## How to complete this task
Both the line containing "ring mcp: (25, 378)" and the line containing "middle tip: (331, 328)" belong to the span. Output exactly that span from the listing below, and nothing outside it.

## Data to process
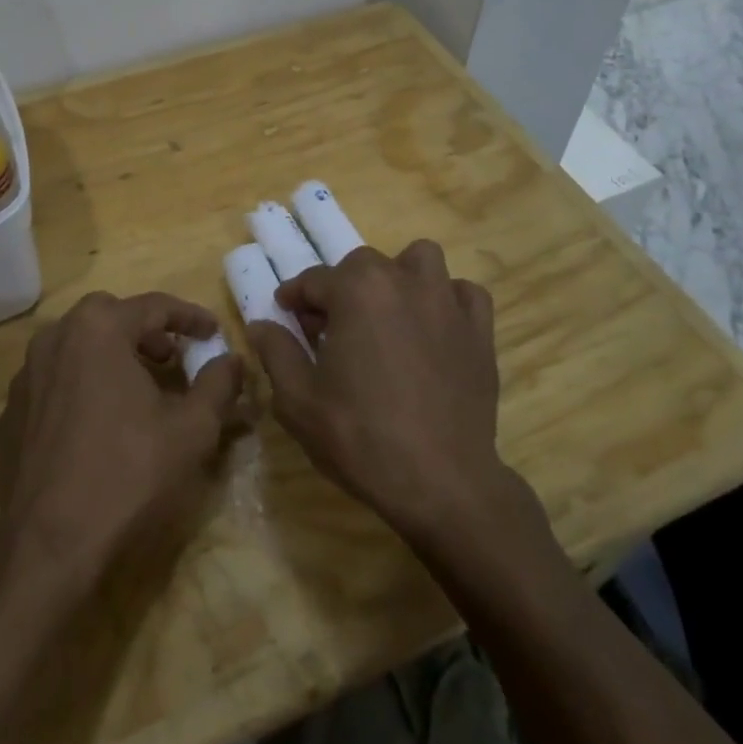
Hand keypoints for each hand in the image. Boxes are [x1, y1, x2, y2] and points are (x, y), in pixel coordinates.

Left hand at [0, 292, 244, 576]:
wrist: (49, 548)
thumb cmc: (128, 474)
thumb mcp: (192, 429)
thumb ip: (218, 384)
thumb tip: (232, 359)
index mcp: (98, 329)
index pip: (153, 306)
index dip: (190, 317)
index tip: (213, 332)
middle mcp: (54, 339)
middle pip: (108, 317)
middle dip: (145, 332)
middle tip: (172, 359)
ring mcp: (25, 378)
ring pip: (75, 348)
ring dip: (110, 357)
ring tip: (137, 391)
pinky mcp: (9, 416)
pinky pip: (53, 385)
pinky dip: (80, 389)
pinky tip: (97, 426)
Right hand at [246, 242, 512, 542]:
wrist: (441, 482)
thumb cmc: (360, 437)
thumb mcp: (298, 400)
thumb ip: (276, 352)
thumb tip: (262, 325)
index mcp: (357, 290)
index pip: (314, 279)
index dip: (295, 297)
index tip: (286, 314)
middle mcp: (403, 281)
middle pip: (363, 265)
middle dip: (342, 288)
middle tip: (331, 328)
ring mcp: (447, 302)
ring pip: (420, 260)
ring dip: (399, 277)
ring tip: (388, 314)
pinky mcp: (480, 331)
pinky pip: (464, 294)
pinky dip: (448, 300)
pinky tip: (435, 327)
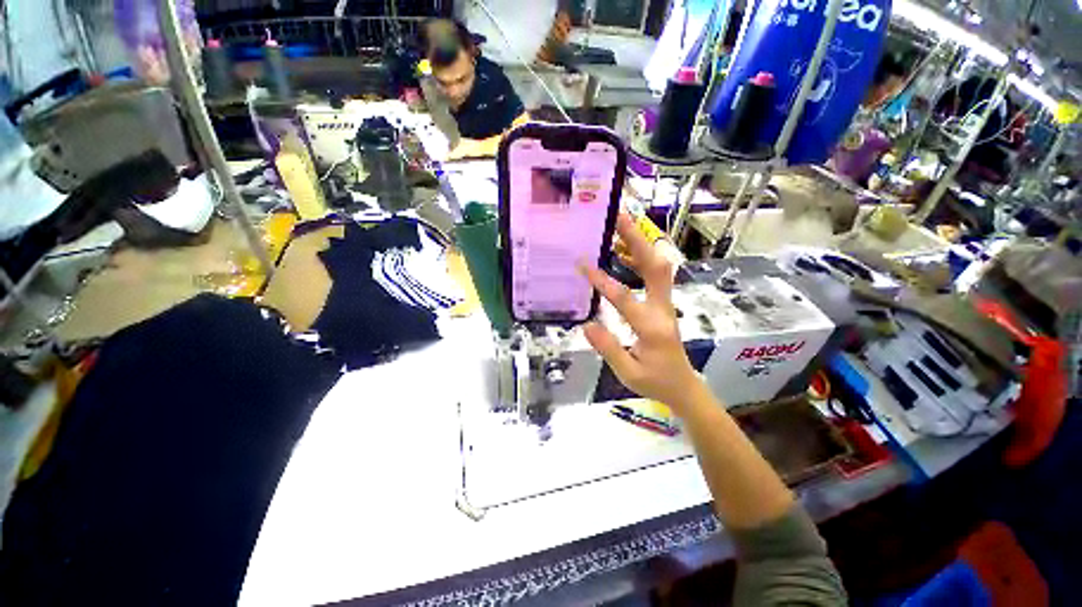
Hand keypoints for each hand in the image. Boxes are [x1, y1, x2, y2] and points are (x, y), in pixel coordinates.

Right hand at [580, 213, 705, 412]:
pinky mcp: (663, 303)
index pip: (625, 299)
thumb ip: (608, 349)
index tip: (583, 265)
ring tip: (619, 226)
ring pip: (658, 266)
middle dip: (637, 240)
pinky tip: (622, 253)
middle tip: (618, 218)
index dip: (603, 281)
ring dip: (640, 244)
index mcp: (651, 328)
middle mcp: (662, 309)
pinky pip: (655, 275)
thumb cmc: (656, 382)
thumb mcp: (629, 373)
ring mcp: (665, 303)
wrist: (684, 386)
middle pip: (655, 267)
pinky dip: (640, 258)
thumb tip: (587, 325)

## Answer to this problem
ring mcp: (25, 378)
ring pip: (75, 348)
ring dip: (110, 357)
ring tip: (137, 391)
pinky mcp: (9, 416)
pinky pip: (53, 385)
pinky dip: (80, 389)
pinky tip: (97, 426)
Right hand at [246, 242, 512, 542]:
wrist: (441, 482)
thumb cmc: (360, 437)
thumb mcp: (298, 400)
thumb ip: (276, 352)
thumb tip: (262, 325)
index mcp: (357, 290)
index pip: (314, 279)
index dip: (295, 297)
index tip: (286, 314)
middle mcp: (403, 281)
middle pip: (363, 265)
middle dip: (342, 288)
middle tip: (331, 328)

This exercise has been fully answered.